Saham energi baru dan terbarukan (EBT) milik Prajogo Pangestu yakni PT Barito Renewables Energy Tbk (BREN) menjadi penopang terbesar IHSG pada hari ini, yakni mencapai 10,7 indeks poin. Padahal sehari sebelumnya, BREN menjadi pemberat terbesar IHSG.
Tak hanya BREN saja, saham Prajogo lainnya yakni PT Barito Pacific Tbk (BRPT) juga menjadi movers IHSG yakni sebesar 2,3 indeks poin.
Selain dua saham Prajogo, saham pertambangan mineral Grup Salim yakni PT Amman Mineral Internasional Tbk (AMMN) juga menjadi movers IHSG sebesar 8,5 indeks poin.
IHSG berbalik arah ke zona penguatan setelah kemarin ditutup ambruk lebih dari 1%. Bahkan pada awal sesi I hari ini, IHSG sempat dibuka di zona merah.
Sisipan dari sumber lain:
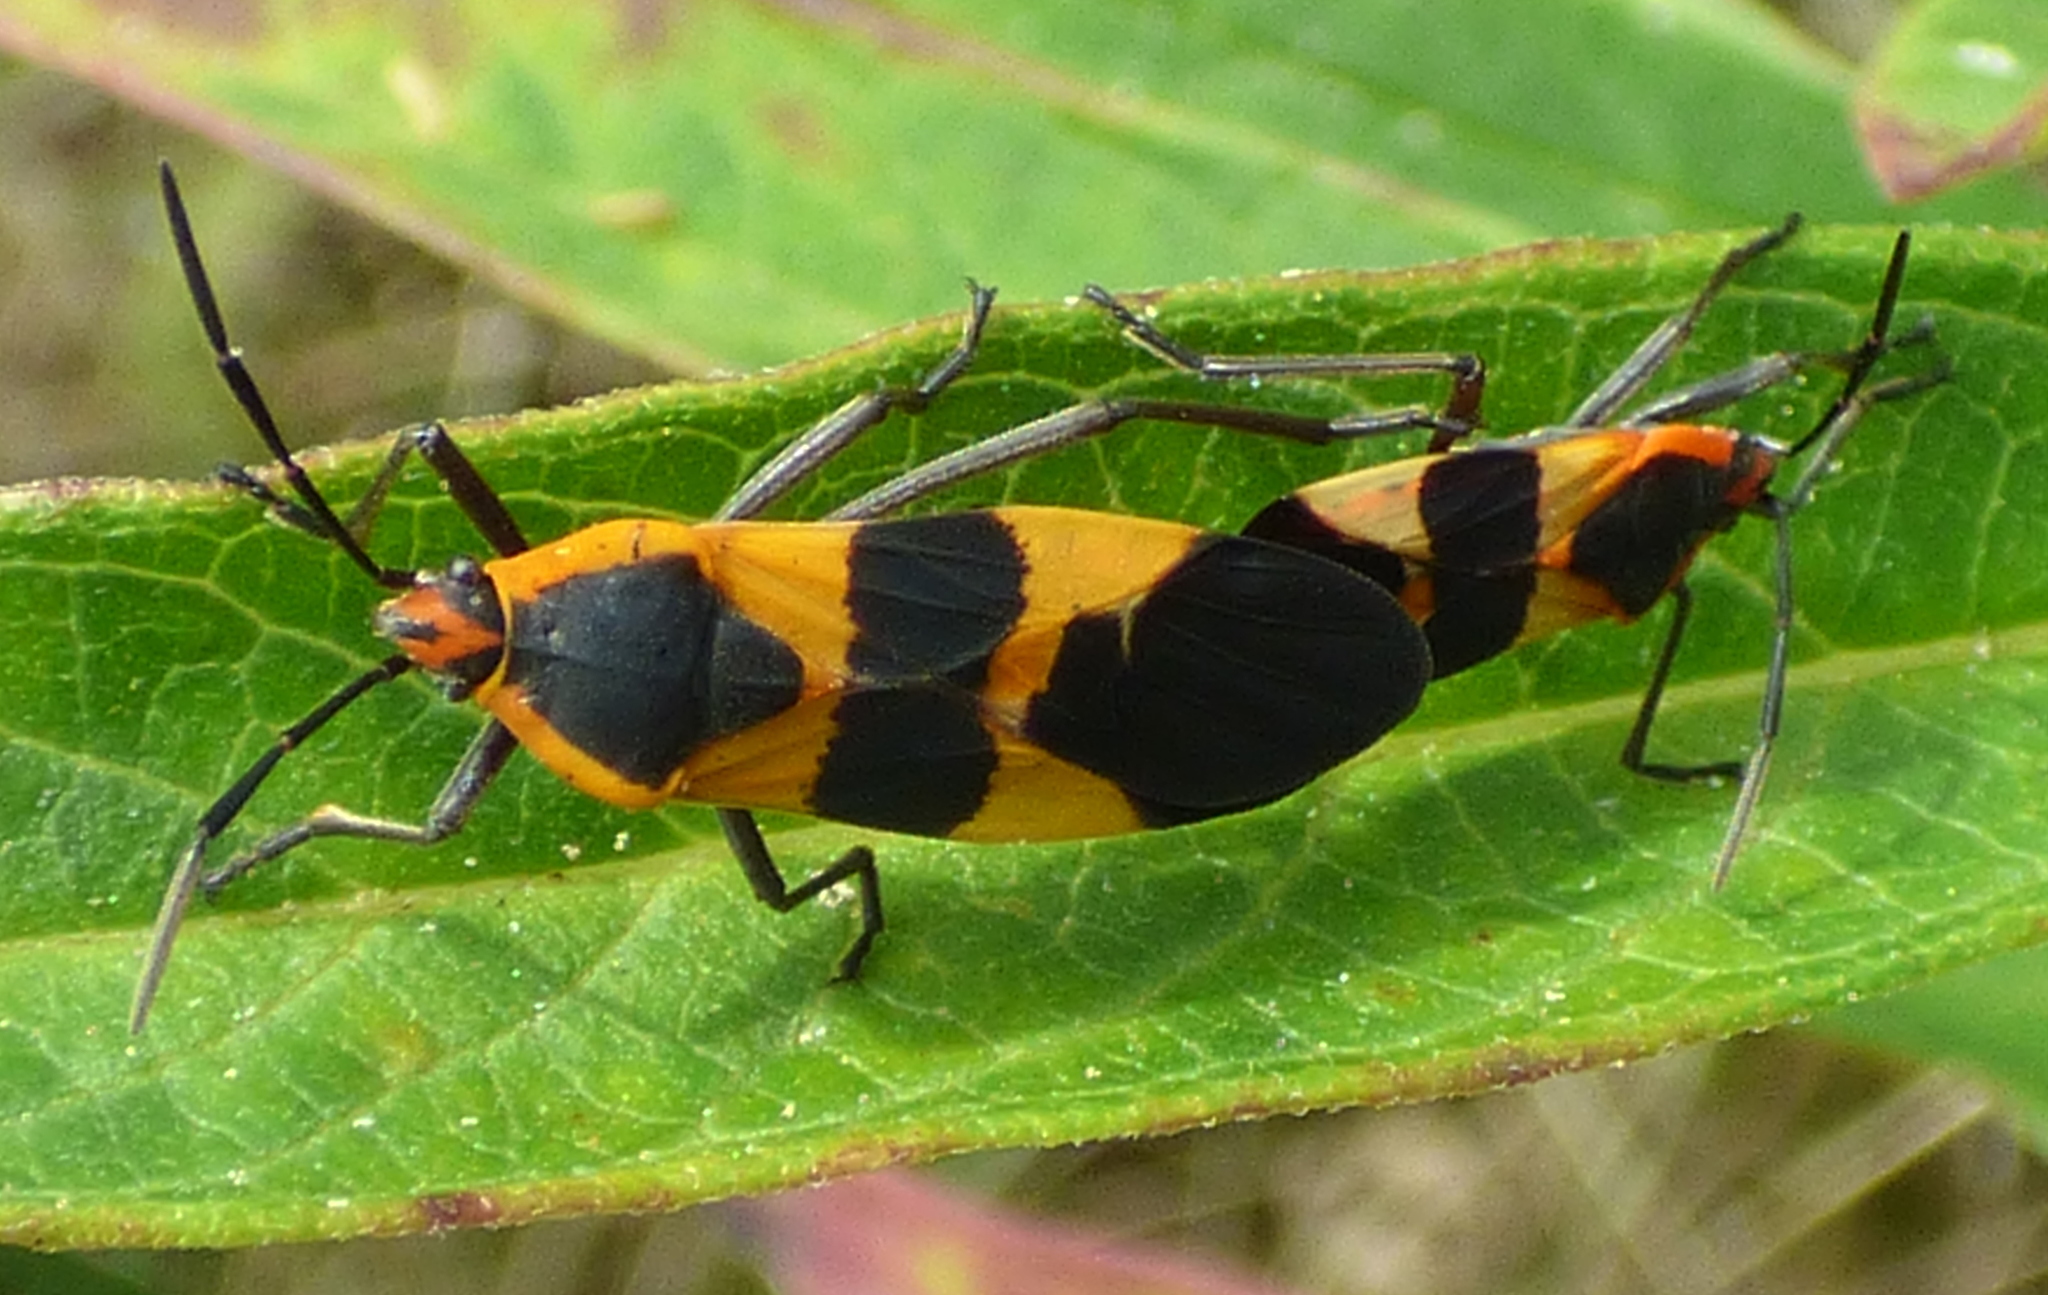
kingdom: Animalia
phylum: Arthropoda
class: Insecta
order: Hemiptera
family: Lygaeidae
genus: Oncopeltus
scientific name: Oncopeltus fasciatus
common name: Large milkweed bug
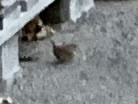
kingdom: Animalia
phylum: Chordata
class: Aves
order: Passeriformes
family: Troglodytidae
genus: Troglodytes
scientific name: Troglodytes troglodytes
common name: Eurasian wren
Namun selang beberapa menit, IHSG mampu rebound ke zona hijau.
Menguatnya IHSG terjadi di tengah adanya kabar yang kurang menggembirakan dari global, di mana Bank Dunia dalam laporan terbarunya ‘Global Economic Prospects January 2024’ memperkirakan ekonomi global akan melambat ke 2,4% pada tahun ini dibandingkan 2,6% pada 2023.
Ekonomi dunia diperkirakan hanya akan tumbuh sebesar 2,7% pada 2025, proyeksi tersebut lebih rendah dibandingkan pada Juni lalu yakni 3,0%.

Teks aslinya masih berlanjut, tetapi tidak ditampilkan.